> _What the exercise asks_: Please restate each line of the data below exactly. Omit all images.

> _Data_:

════════════════════

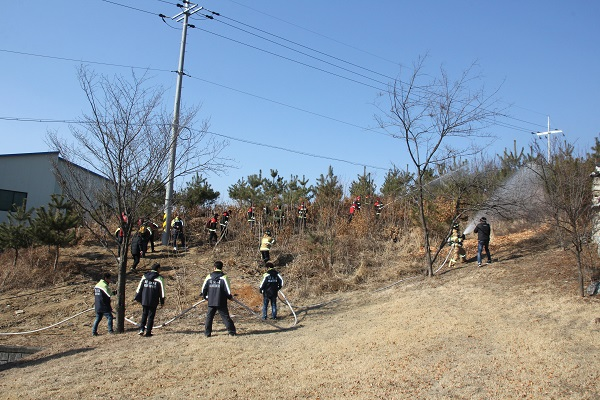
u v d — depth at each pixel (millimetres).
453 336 9789
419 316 11703
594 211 14531
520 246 18578
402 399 6941
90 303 16234
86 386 8172
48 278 18188
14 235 18547
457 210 18719
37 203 27969
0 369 10078
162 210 17625
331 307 14641
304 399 7211
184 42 21062
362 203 26312
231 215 25297
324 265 19500
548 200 14547
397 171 26812
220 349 10180
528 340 9109
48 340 12672
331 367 8594
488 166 20859
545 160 15781
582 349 8430
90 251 21406
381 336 10297
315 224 25203
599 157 18375
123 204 12945
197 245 22688
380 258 20406
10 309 15820
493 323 10492
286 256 20969
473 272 16141
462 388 7180
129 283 18109
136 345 11039
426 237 17266
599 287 12031
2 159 27188
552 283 13320
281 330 12109
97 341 11891
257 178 27781
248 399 7305
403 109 19562
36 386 8352
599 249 14914
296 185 28203
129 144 12562
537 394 6766
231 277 18500
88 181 14508
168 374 8680
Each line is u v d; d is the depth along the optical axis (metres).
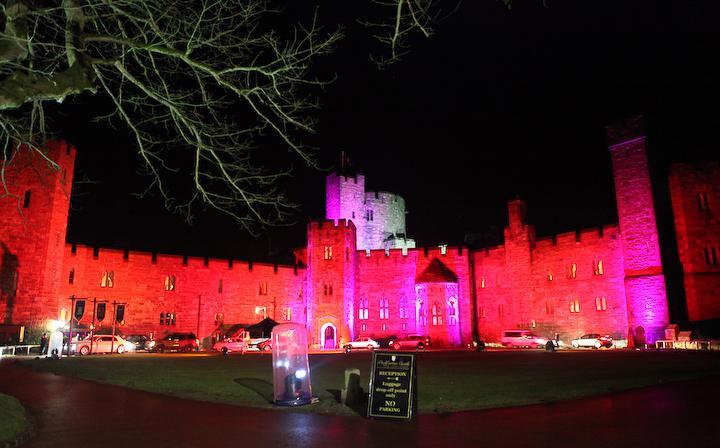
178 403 12.14
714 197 37.81
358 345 46.31
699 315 36.16
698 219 37.75
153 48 9.97
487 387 14.30
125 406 11.73
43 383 15.96
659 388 13.63
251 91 11.05
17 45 8.02
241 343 43.03
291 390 11.87
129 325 45.50
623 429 8.84
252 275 52.53
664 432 8.52
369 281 54.72
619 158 41.31
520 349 41.00
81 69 8.79
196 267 49.66
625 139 40.97
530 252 47.84
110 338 38.34
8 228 36.84
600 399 12.08
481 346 41.47
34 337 35.94
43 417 10.41
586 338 40.16
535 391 13.37
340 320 50.59
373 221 65.50
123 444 8.16
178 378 17.14
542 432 8.80
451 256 52.69
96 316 44.06
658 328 36.88
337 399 12.35
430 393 13.24
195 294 49.19
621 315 40.81
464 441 8.28
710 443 7.74
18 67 8.12
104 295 44.78
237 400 12.48
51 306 37.88
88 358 29.31
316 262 51.91
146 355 34.16
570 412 10.53
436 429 9.22
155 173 12.59
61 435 8.80
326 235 52.41
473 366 21.81
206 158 12.18
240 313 51.22
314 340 50.25
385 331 53.25
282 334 12.35
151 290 47.09
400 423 9.79
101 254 45.12
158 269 47.75
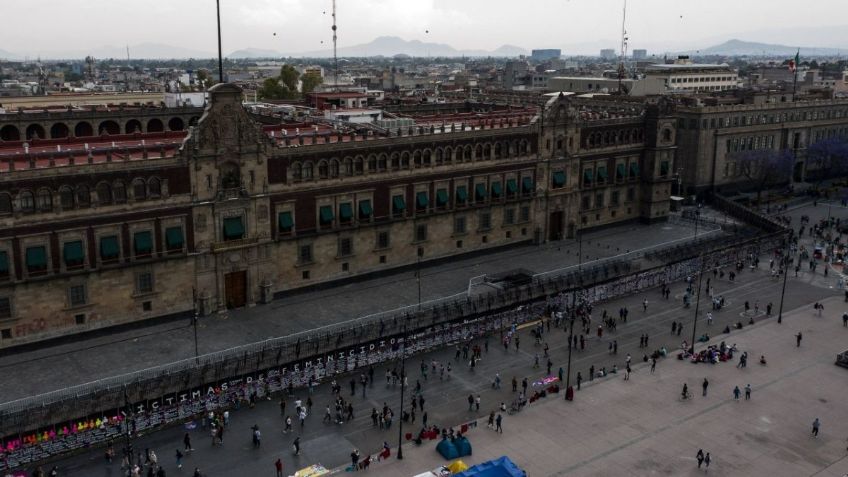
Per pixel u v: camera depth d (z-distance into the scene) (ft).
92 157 278.05
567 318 325.83
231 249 304.30
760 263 414.62
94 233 272.51
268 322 297.94
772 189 594.24
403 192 356.38
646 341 296.92
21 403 223.30
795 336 310.24
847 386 265.13
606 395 255.29
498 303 323.37
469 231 389.39
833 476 208.95
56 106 476.95
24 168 257.75
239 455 214.07
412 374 269.23
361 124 399.03
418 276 332.39
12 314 261.03
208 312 304.30
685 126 545.44
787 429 234.58
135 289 286.05
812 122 620.90
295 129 382.01
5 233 254.88
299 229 325.83
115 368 252.83
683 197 524.93
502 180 397.39
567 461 214.07
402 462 211.41
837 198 572.51
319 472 204.64
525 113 493.77
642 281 364.99
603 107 539.70
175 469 205.87
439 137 362.74
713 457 217.56
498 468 194.49
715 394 257.34
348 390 255.91
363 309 314.14
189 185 290.15
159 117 424.46
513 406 242.78
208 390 242.99
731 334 311.27
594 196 451.12
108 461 208.44
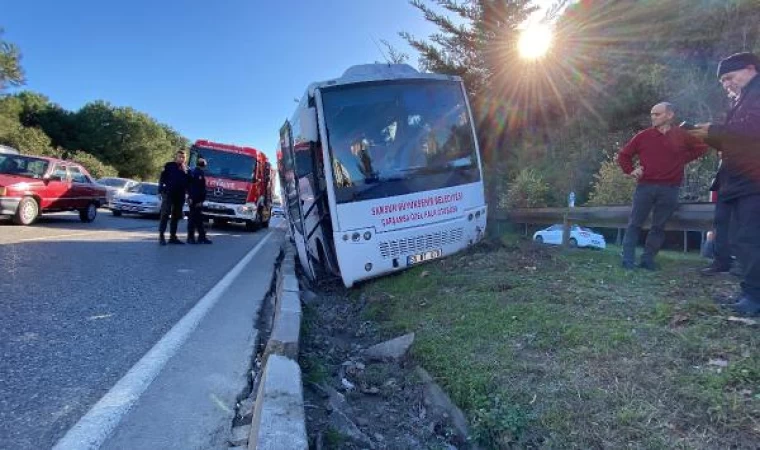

════════════════════

> _Problem solution_:
u v d — depth at each pixel (millimetres).
453 336 9789
419 316 11703
594 211 14531
520 246 18578
402 399 6941
90 303 16234
86 386 8172
48 278 18188
14 235 18547
457 210 18719
37 203 27969
0 369 10078
162 210 17625
331 307 14641
304 399 7211
184 42 21062
362 203 26312
231 215 25297
324 265 19500
548 200 14547
397 171 26812
220 349 10180
528 340 9109
48 340 12672
331 367 8594
488 166 20859
545 160 15781
582 349 8430
90 251 21406
381 336 10297
315 224 25203
599 157 18375
123 204 12945
197 245 22688
380 258 20406
10 309 15820
493 323 10492
286 256 20969
473 272 16141
462 388 7180
129 283 18109
136 345 11039
426 237 17266
599 287 12031
2 159 27188
552 283 13320
281 330 12109
97 341 11891
257 178 27781
248 399 7305
403 109 19562
36 386 8352
599 249 14914
296 185 28203
129 144 12562
537 394 6766
231 277 18500
88 181 14508
168 374 8680
Each line is u v d; d is the depth along the optical axis (metres).
178 403 12.14
714 197 37.81
358 345 46.31
699 315 36.16
698 219 37.75
153 48 9.97
487 387 14.30
125 406 11.73
43 383 15.96
659 388 13.63
251 91 11.05
17 45 8.02
241 343 43.03
291 390 11.87
129 325 45.50
623 429 8.84
252 275 52.53
664 432 8.52
369 281 54.72
619 158 41.31
520 349 41.00
81 69 8.79
196 267 49.66
625 139 40.97
530 252 47.84
110 338 38.34
8 228 36.84
600 399 12.08
481 346 41.47
34 337 35.94
43 417 10.41
586 338 40.16
535 391 13.37
340 320 50.59
373 221 65.50
123 444 8.16
178 378 17.14
542 432 8.80
451 256 52.69
96 316 44.06
658 328 36.88
337 399 12.35
430 393 13.24
195 294 49.19
621 315 40.81
464 441 8.28
710 443 7.74
18 67 8.12
104 295 44.78
237 400 12.48
51 306 37.88
88 358 29.31
316 262 51.91
146 355 34.16
570 412 10.53
436 429 9.22
155 173 12.59
61 435 8.80
326 235 52.41
473 366 21.81
206 158 12.18
240 313 51.22
314 340 50.25
385 331 53.25
282 334 12.35
151 290 47.09
400 423 9.79
101 254 45.12
158 269 47.75
Per pixel u v: camera depth d (z-distance into the scene) (ft).
92 157 278.05
567 318 325.83
231 249 304.30
760 263 414.62
94 233 272.51
268 322 297.94
772 189 594.24
403 192 356.38
646 341 296.92
21 403 223.30
795 336 310.24
847 386 265.13
606 395 255.29
498 303 323.37
469 231 389.39
833 476 208.95
56 106 476.95
24 168 257.75
239 455 214.07
412 374 269.23
361 124 399.03
418 276 332.39
12 314 261.03
208 312 304.30
685 126 545.44
787 429 234.58
135 289 286.05
812 122 620.90
295 129 382.01
5 233 254.88
299 229 325.83
115 368 252.83
683 197 524.93
502 180 397.39
567 461 214.07
402 462 211.41
837 198 572.51
319 472 204.64
525 113 493.77
642 281 364.99
603 107 539.70
175 469 205.87
439 137 362.74
713 457 217.56
498 468 194.49
715 394 257.34
348 390 255.91
363 309 314.14
189 185 290.15
159 117 424.46
513 406 242.78
208 390 242.99
731 334 311.27
594 196 451.12
108 461 208.44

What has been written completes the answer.